- Dataset
------------------------------------

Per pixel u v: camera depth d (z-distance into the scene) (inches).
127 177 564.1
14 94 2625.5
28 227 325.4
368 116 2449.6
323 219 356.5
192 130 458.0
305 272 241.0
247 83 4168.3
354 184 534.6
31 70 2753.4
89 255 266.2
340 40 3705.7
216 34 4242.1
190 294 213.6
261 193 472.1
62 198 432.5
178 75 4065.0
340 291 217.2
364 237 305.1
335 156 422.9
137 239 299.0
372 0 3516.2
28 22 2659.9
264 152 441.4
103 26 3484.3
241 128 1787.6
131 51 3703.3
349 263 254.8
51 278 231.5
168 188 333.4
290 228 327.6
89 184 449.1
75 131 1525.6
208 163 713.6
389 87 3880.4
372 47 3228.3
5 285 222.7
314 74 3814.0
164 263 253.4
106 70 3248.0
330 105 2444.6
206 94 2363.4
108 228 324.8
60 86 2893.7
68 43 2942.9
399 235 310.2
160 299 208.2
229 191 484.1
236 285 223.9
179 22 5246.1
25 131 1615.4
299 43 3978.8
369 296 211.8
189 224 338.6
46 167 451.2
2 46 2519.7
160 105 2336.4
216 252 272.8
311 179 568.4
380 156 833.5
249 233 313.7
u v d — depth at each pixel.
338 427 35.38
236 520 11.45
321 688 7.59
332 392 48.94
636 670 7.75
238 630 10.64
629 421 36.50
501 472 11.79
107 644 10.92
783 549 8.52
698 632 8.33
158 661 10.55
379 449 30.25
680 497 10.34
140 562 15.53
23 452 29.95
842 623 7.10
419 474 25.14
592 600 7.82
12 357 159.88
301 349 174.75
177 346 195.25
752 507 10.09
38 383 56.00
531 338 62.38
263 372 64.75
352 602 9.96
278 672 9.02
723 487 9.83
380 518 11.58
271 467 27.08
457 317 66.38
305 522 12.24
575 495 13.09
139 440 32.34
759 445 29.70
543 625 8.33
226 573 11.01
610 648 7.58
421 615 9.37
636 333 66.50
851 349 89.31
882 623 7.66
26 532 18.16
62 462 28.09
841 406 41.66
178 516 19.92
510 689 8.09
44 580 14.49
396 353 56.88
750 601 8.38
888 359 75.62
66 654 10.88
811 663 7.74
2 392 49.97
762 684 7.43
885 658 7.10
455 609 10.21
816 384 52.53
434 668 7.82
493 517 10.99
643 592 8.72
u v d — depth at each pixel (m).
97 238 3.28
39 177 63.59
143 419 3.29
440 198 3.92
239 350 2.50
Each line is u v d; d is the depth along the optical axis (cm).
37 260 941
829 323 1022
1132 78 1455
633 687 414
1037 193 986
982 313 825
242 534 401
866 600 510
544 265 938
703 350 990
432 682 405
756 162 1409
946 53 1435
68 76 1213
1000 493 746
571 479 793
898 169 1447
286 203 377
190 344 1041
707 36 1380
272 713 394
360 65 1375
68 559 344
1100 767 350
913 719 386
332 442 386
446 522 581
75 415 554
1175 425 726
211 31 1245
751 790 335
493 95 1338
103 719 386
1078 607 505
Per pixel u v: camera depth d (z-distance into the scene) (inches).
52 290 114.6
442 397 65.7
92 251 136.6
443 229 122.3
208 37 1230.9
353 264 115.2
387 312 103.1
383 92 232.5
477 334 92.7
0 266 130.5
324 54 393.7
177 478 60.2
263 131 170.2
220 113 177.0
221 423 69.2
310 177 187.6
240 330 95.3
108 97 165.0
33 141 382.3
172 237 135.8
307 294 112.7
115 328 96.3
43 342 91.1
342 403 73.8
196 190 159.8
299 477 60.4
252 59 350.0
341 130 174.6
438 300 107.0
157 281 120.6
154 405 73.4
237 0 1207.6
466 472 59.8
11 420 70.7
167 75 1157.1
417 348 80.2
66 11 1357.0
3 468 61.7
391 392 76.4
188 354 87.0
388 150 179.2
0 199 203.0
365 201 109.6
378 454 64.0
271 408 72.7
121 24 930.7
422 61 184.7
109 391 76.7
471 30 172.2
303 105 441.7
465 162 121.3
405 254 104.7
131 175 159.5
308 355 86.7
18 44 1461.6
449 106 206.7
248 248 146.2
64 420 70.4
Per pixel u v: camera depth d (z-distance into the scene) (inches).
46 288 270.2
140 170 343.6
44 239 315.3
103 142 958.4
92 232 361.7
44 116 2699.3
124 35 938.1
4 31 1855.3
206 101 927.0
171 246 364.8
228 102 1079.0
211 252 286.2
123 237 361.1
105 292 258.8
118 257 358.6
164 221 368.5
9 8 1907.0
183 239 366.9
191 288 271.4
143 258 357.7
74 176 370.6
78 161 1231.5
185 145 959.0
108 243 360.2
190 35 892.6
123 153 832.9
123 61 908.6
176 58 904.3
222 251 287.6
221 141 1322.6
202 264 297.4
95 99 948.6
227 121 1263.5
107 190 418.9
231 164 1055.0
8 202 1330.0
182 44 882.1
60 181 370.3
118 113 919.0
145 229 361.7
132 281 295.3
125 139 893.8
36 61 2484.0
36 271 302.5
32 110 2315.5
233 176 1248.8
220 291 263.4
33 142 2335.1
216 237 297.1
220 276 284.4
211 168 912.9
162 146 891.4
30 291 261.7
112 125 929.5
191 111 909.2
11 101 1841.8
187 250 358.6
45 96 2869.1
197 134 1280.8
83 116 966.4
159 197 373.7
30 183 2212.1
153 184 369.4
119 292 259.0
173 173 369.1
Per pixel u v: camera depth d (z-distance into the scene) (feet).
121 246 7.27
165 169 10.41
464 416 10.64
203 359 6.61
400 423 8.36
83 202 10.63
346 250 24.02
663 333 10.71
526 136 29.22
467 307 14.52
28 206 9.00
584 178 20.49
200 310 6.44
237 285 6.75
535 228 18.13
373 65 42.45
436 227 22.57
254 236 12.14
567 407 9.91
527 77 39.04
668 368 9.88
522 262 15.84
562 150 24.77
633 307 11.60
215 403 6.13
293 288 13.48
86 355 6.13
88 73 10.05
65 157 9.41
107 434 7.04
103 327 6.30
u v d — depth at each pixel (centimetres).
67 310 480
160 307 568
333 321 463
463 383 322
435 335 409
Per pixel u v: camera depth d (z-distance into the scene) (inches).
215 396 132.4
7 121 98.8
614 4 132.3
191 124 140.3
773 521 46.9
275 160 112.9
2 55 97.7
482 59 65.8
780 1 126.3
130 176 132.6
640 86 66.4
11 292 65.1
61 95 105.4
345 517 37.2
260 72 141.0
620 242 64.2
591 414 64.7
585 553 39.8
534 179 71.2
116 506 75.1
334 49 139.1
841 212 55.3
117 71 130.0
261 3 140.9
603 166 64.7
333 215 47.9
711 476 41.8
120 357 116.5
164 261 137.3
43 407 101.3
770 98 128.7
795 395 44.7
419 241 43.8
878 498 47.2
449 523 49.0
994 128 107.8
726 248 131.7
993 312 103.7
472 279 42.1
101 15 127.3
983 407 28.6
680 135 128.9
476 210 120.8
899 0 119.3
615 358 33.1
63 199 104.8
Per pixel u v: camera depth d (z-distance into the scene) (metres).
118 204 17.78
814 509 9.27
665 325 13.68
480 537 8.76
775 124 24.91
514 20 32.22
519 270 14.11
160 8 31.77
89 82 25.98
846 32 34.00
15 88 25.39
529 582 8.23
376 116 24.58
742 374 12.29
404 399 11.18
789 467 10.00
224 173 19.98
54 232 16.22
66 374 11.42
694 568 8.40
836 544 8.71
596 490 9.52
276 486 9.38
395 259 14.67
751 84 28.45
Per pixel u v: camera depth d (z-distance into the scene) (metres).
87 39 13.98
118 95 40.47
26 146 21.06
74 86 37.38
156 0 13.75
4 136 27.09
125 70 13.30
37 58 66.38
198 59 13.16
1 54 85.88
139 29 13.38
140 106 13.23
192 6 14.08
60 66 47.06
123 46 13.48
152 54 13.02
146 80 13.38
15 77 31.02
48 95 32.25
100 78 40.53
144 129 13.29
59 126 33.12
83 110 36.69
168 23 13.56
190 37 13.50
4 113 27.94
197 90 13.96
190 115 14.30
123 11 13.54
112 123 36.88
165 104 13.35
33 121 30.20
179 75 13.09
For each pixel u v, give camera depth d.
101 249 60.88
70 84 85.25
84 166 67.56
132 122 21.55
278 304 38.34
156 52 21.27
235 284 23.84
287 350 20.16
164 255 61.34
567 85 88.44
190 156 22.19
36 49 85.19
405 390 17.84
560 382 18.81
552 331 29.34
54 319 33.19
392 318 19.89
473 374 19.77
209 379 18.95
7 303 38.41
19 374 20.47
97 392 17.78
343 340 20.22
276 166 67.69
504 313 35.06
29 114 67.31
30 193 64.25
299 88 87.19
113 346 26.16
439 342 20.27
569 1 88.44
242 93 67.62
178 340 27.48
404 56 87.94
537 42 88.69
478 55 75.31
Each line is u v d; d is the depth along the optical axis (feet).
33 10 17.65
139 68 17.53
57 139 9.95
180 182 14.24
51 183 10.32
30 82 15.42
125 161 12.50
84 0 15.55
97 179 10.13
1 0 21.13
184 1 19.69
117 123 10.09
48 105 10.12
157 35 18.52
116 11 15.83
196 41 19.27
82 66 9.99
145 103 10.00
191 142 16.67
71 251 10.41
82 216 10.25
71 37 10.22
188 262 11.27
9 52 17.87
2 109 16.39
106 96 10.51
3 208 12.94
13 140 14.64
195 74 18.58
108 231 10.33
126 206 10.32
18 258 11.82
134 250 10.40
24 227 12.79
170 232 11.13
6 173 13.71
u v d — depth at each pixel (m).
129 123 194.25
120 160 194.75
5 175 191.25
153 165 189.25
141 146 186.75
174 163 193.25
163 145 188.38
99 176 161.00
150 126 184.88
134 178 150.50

------------------------------------

- The task
Find where the line with "522 262 15.84" sits in the material above, then copy exactly from it through the line with "113 346 26.16". Add no other line.

- Solution
522 262 15.84
562 150 24.77
633 307 11.60
215 403 6.13
293 288 13.48
86 355 6.13
88 73 10.05
65 157 9.41
107 434 7.04
103 327 6.30
u v d — depth at each pixel (centimetres).
67 310 480
160 307 568
333 321 463
463 383 322
435 335 409
Per pixel u v: camera depth d (z-distance into the scene) (inches).
215 396 132.4
7 121 98.8
614 4 132.3
191 124 140.3
773 521 46.9
275 160 112.9
2 55 97.7
482 59 65.8
780 1 126.3
130 176 132.6
640 86 66.4
11 292 65.1
61 95 105.4
345 517 37.2
260 72 141.0
620 242 64.2
591 414 64.7
585 553 39.8
534 179 71.2
116 506 75.1
334 49 139.1
841 212 55.3
117 71 130.0
261 3 140.9
603 166 64.7
333 215 47.9
711 476 41.8
120 357 116.5
164 261 137.3
43 407 101.3
770 98 128.7
795 395 44.7
419 241 43.8
878 498 47.2
449 523 49.0
994 128 107.8
726 248 131.7
993 312 103.7
472 279 42.1
101 15 127.3
983 407 28.6
680 135 128.9
476 210 120.8
899 0 119.3
615 358 33.1
63 199 104.8
Per pixel u v: camera depth d (z-distance into the scene) (metres).
118 204 17.78
814 509 9.27
665 325 13.68
480 537 8.76
775 124 24.91
514 20 32.22
519 270 14.11
160 8 31.77
89 82 25.98
846 32 34.00
15 88 25.39
529 582 8.23
376 116 24.58
742 374 12.29
404 399 11.18
789 467 10.00
224 173 19.98
54 232 16.22
66 374 11.42
694 568 8.40
836 544 8.71
596 490 9.52
276 486 9.38
395 259 14.67
751 84 28.45
Per pixel u v: camera depth d (z-distance into the scene) (metres).
87 39 13.98
118 95 40.47
26 146 21.06
74 86 37.38
156 0 13.75
4 136 27.09
125 70 13.30
37 58 66.38
198 59 13.16
1 54 85.88
139 29 13.38
140 106 13.23
192 6 14.08
60 66 47.06
123 46 13.48
152 54 13.02
146 80 13.38
15 77 31.02
48 95 32.25
100 78 40.53
144 129 13.29
59 126 33.12
83 110 36.69
168 23 13.56
190 37 13.50
4 113 27.94
197 90 13.96
190 115 14.30
123 11 13.54
112 123 36.88
165 104 13.35
33 121 30.20
179 75 13.09
For each pixel u v, give camera depth d.
101 249 60.88
70 84 85.25
84 166 67.56
132 122 21.55
278 304 38.34
156 52 21.27
235 284 23.84
287 350 20.16
164 255 61.34
567 85 88.44
190 156 22.19
36 49 85.19
405 390 17.84
560 382 18.81
552 331 29.34
54 319 33.19
392 318 19.89
473 374 19.77
209 379 18.95
7 303 38.41
19 374 20.47
97 392 17.78
343 340 20.22
276 166 67.69
504 313 35.06
29 114 67.31
30 193 64.25
299 88 87.19
113 346 26.16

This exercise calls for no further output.